--- Material to process ---
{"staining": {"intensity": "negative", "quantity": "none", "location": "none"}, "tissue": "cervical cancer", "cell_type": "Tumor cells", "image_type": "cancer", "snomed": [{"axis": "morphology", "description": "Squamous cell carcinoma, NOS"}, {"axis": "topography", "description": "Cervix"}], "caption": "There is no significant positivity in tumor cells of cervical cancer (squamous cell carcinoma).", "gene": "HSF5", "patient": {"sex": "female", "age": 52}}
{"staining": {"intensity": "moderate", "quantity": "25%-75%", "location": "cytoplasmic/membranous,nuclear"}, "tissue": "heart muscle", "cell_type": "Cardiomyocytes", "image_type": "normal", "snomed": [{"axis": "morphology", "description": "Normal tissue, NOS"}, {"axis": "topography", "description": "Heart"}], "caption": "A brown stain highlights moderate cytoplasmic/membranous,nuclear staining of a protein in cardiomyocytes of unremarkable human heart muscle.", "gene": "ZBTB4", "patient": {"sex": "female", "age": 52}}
...
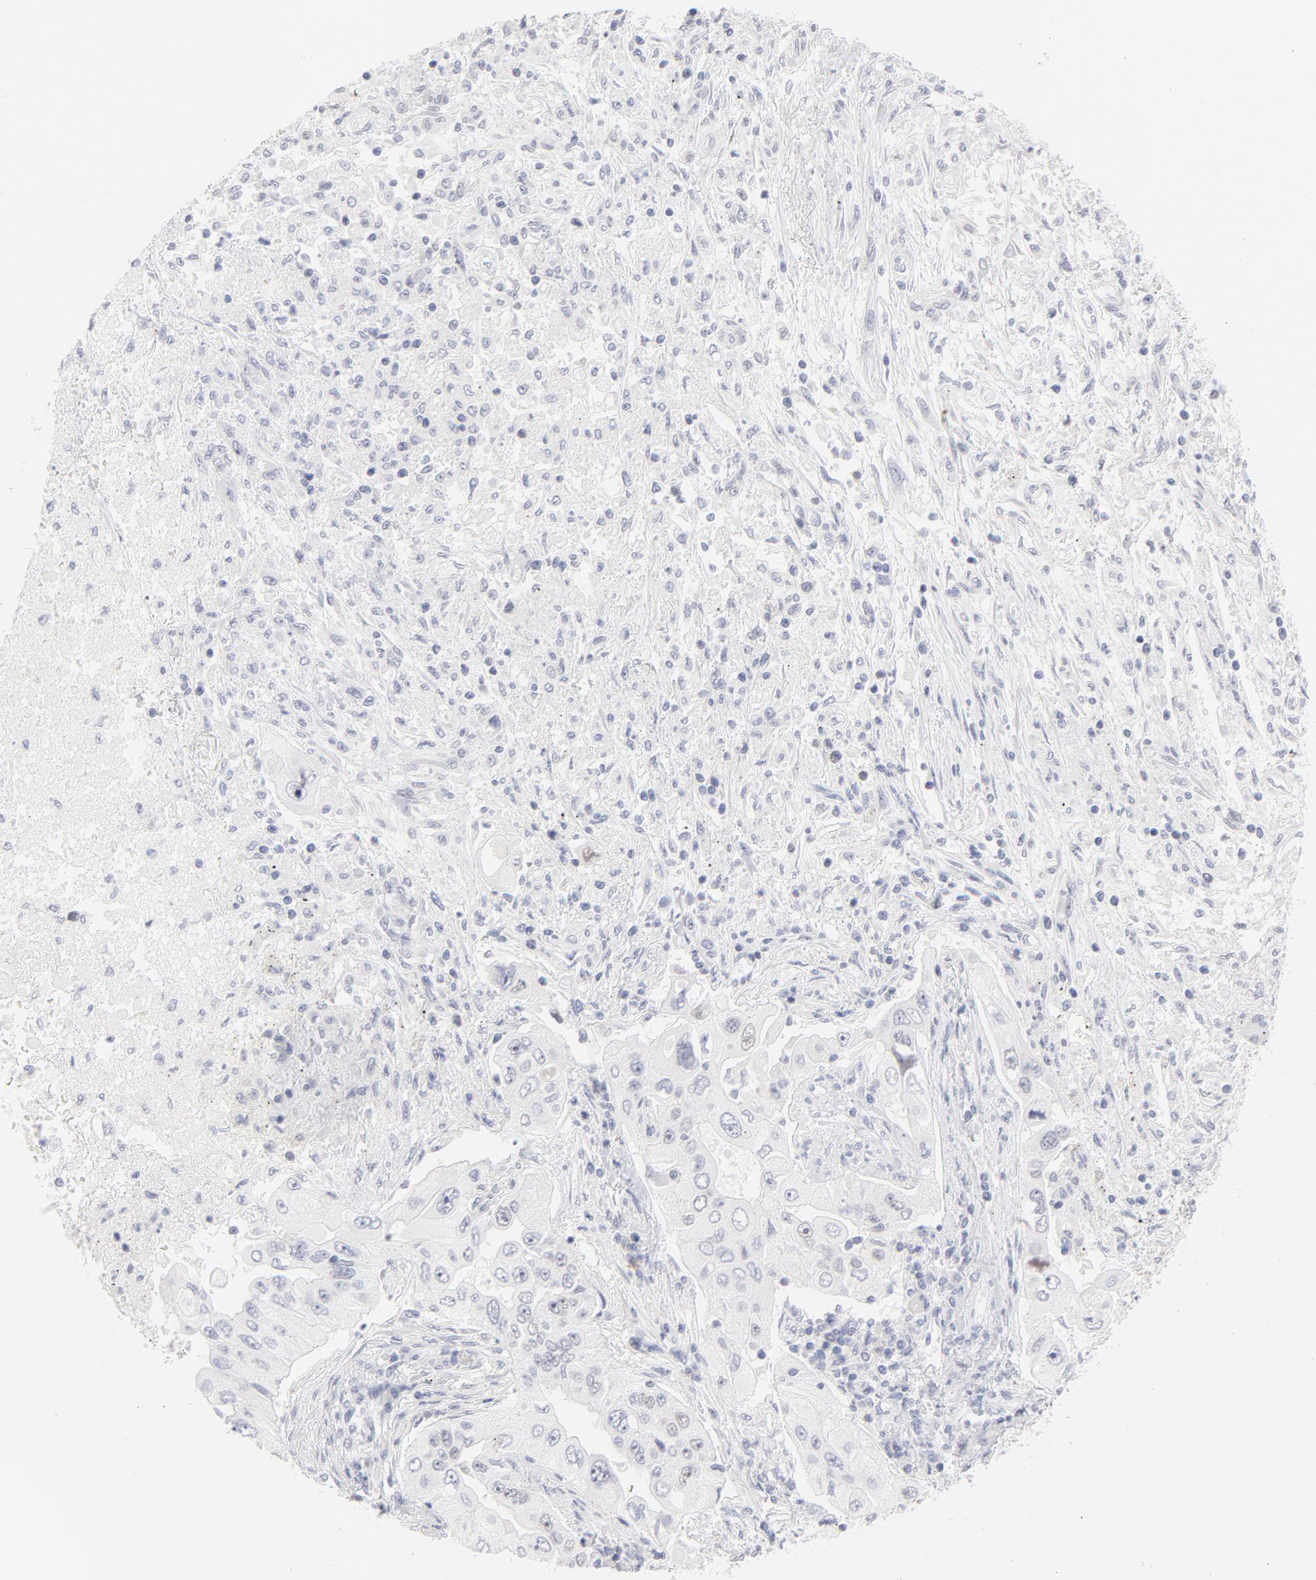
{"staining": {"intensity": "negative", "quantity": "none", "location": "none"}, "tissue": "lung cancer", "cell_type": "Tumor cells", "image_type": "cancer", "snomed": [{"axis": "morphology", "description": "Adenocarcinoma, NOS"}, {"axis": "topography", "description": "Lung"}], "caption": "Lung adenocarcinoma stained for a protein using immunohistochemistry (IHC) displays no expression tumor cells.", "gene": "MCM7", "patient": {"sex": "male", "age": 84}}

--- How to complete this task ---
In your answer, include only the lines above starting at the line that holds "is no significant" and ending at the line that holds "brown stain highlights", copied exactly.

--- Response ---
{"staining": {"intensity": "negative", "quantity": "none", "location": "none"}, "tissue": "cervical cancer", "cell_type": "Tumor cells", "image_type": "cancer", "snomed": [{"axis": "morphology", "description": "Squamous cell carcinoma, NOS"}, {"axis": "topography", "description": "Cervix"}], "caption": "There is no significant positivity in tumor cells of cervical cancer (squamous cell carcinoma).", "gene": "HSF5", "patient": {"sex": "female", "age": 52}}
{"staining": {"intensity": "moderate", "quantity": "25%-75%", "location": "cytoplasmic/membranous,nuclear"}, "tissue": "heart muscle", "cell_type": "Cardiomyocytes", "image_type": "normal", "snomed": [{"axis": "morphology", "description": "Normal tissue, NOS"}, {"axis": "topography", "description": "Heart"}], "caption": "A brown stain highlights moderate cytoplasmic/membranous,nuclear staining of a protein in cardiomyocytes of unremarkable human heart muscle.", "gene": "ZBTB4", "patient": {"sex": "female", "age": 52}}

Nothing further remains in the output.